Thats asus For you, i havent used them since 2002, ive had more headaches from them than even Jetway



theoneandonlymrk said:


> dont expect to unlock a 960T at all though on a crosshairV as ive found for some reason these mobos dont unlock 960Ts at all , whereas other 990Fx boards(msi ,gigabyte) are more succesfull
> 
> i tried all bios's before finding this out and have tried all Still since
> 
> ...


----------



## suraswami (Apr 25, 2012)

Another CPU you can consider is the 1045T which is really cheap @ MC if you have a store nearby.  They go for $110.  So guarenteed 6 cores and if you can OC them to 3.4+ then you are all set.

I got one and am extremely happy with my 1045T.  Was going to get the 960T but decided to get the 1045T.  The 1045 runs really cool and I have even undervolted it and OCed to 3.1 for now.  Its plenty fast for BF3 with a 6870.  Infact I have saved around 80w on load going from unlocked B55 X4 @ 3.6 to 1045T @ 3.1 and no performance loss.

my 2 cents


----------



## Cotton_Cup (Apr 27, 2012)

amd 960T FTW all good


----------



## redeye (Apr 27, 2012)

sorry if your going to upgrade, and you are going to also upgrade your ram ddr2 to ddr3...

go intel...(i'm running 1100t right now, but the siren call of intel is beckoning)

i had the 955be (@3.7Ghz) on a sabertooth 990fx with ddr3... the 1100t @ 4Ghz is better... good enough, but does not compete with the i7's... 

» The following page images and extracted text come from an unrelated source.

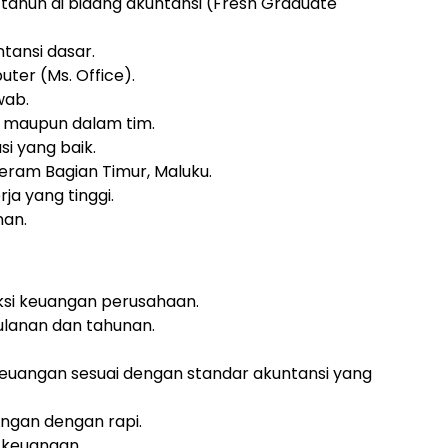
 tahun di bidang akuntansi (Fresh Graduate
tansi dasar.
er (Ms. Office).
wab.
u maupun dalam tim.
i yang baik.
eram Bagian Timur, Maluku.
rja yang tinggi.
nan.
si keuangan perusahaan.
lanan dan tahunan.
euangan sesuai dengan standar akuntansi yang
ngan dengan rapi.
 keuangan.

go AMD... but it is really getting tough.


----------



## newtekie1 (Apr 27, 2012)

eidairaman1 said:


> Thats asus For you, i havent used them since 2002, ive had more headaches from them than even Jetway



My ASUS board unlocked the 960T effortlessly.  I think with these CPUs it is more the chipset that matters, a good 990 chipset will yield better results, regardless of brand of board.  Also, the 960T has a lower chance of unlocking, out of the ones I've tested only about half unlocked to 6 Cores, about 75% unlocked to 5 cores.


----------